Gallicantu / Luogosanto (Sassari)

They are the new refuges for travelers who have already experienced everything; the pens, the rural settlements where the animals are rounded up, in the Sardinian Gallura are small treasure properties, created among the blocks of granite, sheltered from the confusion of the coast (but the beaches are always short range). Gallicantu, a micro-resort revisited by architect Jean Claude Lesuisse, with just five rooms and two suites, is close to Luogosanto (its name comes from the 22 country churches in the area), Tempio, where Fabrizio De André had chosen to live, and the beautiful Aggius, which is part of the authentic villages of Italy. If you wish, instead of reaching the Costa Smeralda, you can stop by the pool, among the olive trees. There is also a wellness area with sauna, Turkish bath, emotional showers. The pre-nuragic cave of the property is instead intended for the tasting of wines, cold cuts and cheeses.

Cape of Senses / Torri del Benaco (Verona)

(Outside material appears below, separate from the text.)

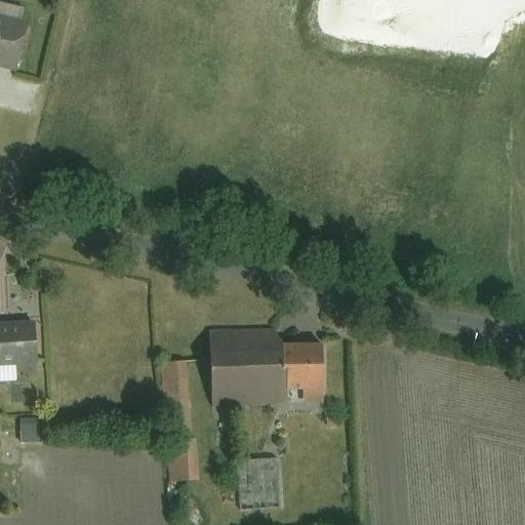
[(0,15),(0,62),(18,67),(31,24),(0,15)]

55 lake view suites, three swimming pools, one of which is sports and two infinity, adults-only Spa, with fitness and yoga platforms, two restaurants, a 15,000-metre property among the retreats in Italy that will make headlines in 2023 is the Cape of Senses, which will open in July in Albisano, above Torri del Benaco, on Lake Garda. Designed by Hugo and Alessia Demetz, the hotel will be an oasis where you can stay for three days or more: upon request, you can sleep in a mobile structure, in direct contact with the stars. Two restaurants, At sunset, with gourmet à la carte cuisine, and La Pergola, with traditional cuisine served on the panoramic terrace.